To też potwierdza, że nie ma końcowych rozmów z czarnych skrzynek rosyjskich , ani z wieżą ani między pilotami- a ubrań nie oddano aby nikt nie wpadł na pomysł aby poddać ich analizie ,czym załoga oddychała?
Pozostałe informacje są mało istotne gdyż mają za zadanie mieszanie i zaciemnianie faktów.

-

Gość: mara senna, sdferwer150.net.autocom.pl

2010/05/23 22:09:43

"Edmund Klich, przedstawiciel Polski akredytowany przy Międzypaństwowej Komisji Lotniczej (MAK) w Moskwie, przywiózł zapis z czarnych skrzynek do kraju. Komu go pokaże? To proste: - Nikomu. Dostałem tę pisemną wersję..."

Ale to proste! Nie? Pisemną wersję. Orle uważaj, GWno będzie strzelać mimo, że nie zamierzasz tam lecieć...

www.fakt.pl/Zapis-czarnych-skrzynek-jest-juz-w-Polsce-,artykuly,72644,1.html

-

Gość: , bso166.neoplus.adsl.tpnet.pl

2010/05/23 22:31:05

KTO MOŻE WYJAŚNIĆ PO CO ZARAZ PO KATASTROFIE POJECHAŁ DO MOSKWY A.MICHNIK?
Dam głowę, że pierwsza ekshumacja i jej wyniki spowoduje lawinę nowych dowodów zbliżających nas do prawdy o katastrofie.

-

Gość: Robert, 80.254.82.1*

2010/05/23 22:37:44

@ luciano z 23 / 16:44
-jesli tak to chce znac zawartosc czarnych skrzynek parafowana przez MIEDZYNARODOWA KOMISJE a wtedy przeprosze forum lotnicze i Ciebie. Ogolnie nie wierze ani tuskom ani ruskom. Pozdrawiam .
BRAWO @ cyceron z 23/ 17:44.

----------------------------------------

WYKONAJ POLECENIA:
[1] Proszę wyodrębnić z rekordów wszystkie wiersze zawierające ciąg znaków "their", z uwzględnieniem wielkości liter.
[2] Proszę kontynuować wpisy z forum o czarnych skrzynkach, zaczynając bezpośrednio po ostatnim zdaniu.

Blok danych:
----------------------------------------

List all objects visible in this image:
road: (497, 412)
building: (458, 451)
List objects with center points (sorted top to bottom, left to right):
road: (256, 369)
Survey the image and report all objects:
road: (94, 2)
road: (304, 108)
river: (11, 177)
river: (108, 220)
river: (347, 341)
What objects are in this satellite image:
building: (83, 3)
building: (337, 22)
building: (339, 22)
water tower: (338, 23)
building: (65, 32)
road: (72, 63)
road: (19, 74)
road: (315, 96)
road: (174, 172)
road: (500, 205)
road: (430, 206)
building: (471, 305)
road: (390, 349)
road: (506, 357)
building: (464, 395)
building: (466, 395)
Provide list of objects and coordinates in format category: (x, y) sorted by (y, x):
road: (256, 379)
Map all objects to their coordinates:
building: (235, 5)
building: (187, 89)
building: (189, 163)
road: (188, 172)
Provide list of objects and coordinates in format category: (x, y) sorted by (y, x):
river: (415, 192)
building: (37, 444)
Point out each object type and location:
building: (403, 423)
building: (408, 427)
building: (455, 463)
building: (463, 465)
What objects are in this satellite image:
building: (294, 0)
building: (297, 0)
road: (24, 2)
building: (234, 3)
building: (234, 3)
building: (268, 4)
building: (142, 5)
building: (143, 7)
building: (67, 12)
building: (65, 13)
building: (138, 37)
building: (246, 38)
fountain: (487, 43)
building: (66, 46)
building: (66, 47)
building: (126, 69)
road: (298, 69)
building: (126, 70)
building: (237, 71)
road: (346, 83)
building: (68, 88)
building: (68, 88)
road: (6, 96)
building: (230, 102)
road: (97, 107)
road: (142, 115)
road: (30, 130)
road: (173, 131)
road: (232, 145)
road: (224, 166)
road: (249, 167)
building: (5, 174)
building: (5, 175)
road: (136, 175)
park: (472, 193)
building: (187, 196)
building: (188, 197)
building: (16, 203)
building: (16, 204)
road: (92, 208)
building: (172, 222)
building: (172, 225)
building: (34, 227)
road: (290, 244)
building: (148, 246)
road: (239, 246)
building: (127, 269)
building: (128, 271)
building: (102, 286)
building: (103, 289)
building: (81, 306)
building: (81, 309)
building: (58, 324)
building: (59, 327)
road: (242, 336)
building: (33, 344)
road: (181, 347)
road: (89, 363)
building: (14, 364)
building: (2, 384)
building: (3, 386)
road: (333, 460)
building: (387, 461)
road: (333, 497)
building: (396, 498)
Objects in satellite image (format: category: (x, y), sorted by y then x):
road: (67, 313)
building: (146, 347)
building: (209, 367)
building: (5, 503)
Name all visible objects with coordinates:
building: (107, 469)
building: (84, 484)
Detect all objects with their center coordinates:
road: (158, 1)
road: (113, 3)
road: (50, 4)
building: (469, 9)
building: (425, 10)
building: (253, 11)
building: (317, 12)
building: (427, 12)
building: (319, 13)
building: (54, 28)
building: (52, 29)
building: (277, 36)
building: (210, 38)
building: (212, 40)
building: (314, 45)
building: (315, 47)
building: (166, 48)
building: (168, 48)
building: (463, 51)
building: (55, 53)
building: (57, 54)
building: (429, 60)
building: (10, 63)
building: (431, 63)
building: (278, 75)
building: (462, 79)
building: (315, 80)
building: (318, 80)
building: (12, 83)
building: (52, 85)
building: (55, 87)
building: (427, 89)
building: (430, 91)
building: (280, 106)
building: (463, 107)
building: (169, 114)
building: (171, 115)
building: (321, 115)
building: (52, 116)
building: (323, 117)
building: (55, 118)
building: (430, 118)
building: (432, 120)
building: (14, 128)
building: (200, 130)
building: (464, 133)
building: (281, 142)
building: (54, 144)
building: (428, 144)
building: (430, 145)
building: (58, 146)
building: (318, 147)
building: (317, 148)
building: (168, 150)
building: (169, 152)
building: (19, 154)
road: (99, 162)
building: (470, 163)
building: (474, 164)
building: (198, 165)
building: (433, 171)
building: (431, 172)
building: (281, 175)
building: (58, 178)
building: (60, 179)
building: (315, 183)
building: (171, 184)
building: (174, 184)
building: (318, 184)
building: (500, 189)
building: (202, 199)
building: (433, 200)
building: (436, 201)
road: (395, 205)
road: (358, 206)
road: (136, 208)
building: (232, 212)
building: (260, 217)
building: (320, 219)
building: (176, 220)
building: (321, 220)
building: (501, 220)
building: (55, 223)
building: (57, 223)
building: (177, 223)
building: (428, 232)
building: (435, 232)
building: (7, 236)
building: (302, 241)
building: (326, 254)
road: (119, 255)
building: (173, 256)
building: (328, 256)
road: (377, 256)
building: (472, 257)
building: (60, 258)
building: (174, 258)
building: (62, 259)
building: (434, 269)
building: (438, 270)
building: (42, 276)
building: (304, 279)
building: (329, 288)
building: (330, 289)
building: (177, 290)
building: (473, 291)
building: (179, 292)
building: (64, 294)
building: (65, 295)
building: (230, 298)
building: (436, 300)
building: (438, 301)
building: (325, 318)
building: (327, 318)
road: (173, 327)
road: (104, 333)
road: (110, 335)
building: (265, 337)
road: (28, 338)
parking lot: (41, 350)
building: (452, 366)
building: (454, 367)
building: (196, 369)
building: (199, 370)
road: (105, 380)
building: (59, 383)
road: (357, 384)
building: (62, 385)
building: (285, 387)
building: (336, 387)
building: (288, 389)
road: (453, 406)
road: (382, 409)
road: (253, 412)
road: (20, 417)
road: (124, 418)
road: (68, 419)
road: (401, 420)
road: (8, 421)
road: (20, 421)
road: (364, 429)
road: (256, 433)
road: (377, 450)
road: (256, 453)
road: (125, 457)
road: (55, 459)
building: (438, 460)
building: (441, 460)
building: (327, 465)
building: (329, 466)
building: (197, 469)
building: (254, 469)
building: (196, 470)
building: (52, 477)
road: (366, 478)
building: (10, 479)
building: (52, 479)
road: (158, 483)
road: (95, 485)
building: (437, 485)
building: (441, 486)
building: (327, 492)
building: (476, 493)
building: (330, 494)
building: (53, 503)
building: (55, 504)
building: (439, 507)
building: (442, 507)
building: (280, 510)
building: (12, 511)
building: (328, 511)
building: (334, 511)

----------------------------------------

ODPOWIEDZI DO ZADAŃ:
[1]
Map all objects to their coordinates:
Detect all objects with their center coordinates:

[2]
-

Gość: maurycy - 29 dni do wyborów, apn-77-115-29-176.dynamic.gprs.plus.pl

2010/05/23 22:38:02

@Marek 9
Przeczytajmy razem kluczowy fragment raportu MAK żeby przekonać się co tam rzeczywiście napisano i jak w związku z tym nalezy traktować ten materiał:

"Grupa 7. Przebieg lotu od momentu wejścia w strefę odpowiedzialności lotniska Smoleńsk Siewiernyj do początku ścieżki schodzenia

a. Na prośbę załogi wykonano "próbne" podejście do lądowania do wysokości podjęcia decyzji (100 metrów).

b. Zezwalając załodze na trzecie zawrócenie, kontroler poinformował, że od wysokości 100 metrów koniecznie trzeba być gotowym do odejścia na drugi krąg.

Grupa 8. Wyjście na prostą lądowania i ścieżkę schodzenia

a. Lot ścieżką schodzenia przebiegał przy włączonym pilocie automatycznym w płaszczyznach wzdłużnej i bocznej, a także przy włączonym automatycznym regulatorze ciągu. Wyłączenie pilota automatycznego w płaszczyźnie wzdłużnej i automatycznego regulatora ciągu nastąpiło przy próbie odejścia na drugi krąg odpowiednio na 5 i 4 sekundy przed zderzeniem z przeszkodą (drzewem), które zapoczątkowało niszczenie konstrukcji samolotu. Wyłączenie pilota automatycznego w płaszczyźnie bocznej nastąpiło w momencie trzeciego zderzenia z przeszkodą, które zapoczątkowało niszczenie konstrukcji.

b. Pierwsze ostrzeżenie systemu TAWS typu PULL UP (CIĄGNIJ DO GÓRY) pojawiło się na 18 sekund przed zderzeniem z przeszkodą, które zapoczątkowało niszczenie konstrukcji samolotu. Przedtem dwukrotnie formułowano komunikaty typu TERRAIN AHEAD (ZIEMIA PRZED TOBĄ).

c. Pierwsze zderzenie samolotu z przeszkodą nastąpiło w odległości około 1100 metrów od pasa startowego, około 40 metrów na lewo od kursu lądowania. Jeśli uwzględni się rzeźbę terenu (parów) i wysokość drzewa, wysokość lotu samolotu była niższa od poziomu początku pasa o 15 metrów.

d. (....)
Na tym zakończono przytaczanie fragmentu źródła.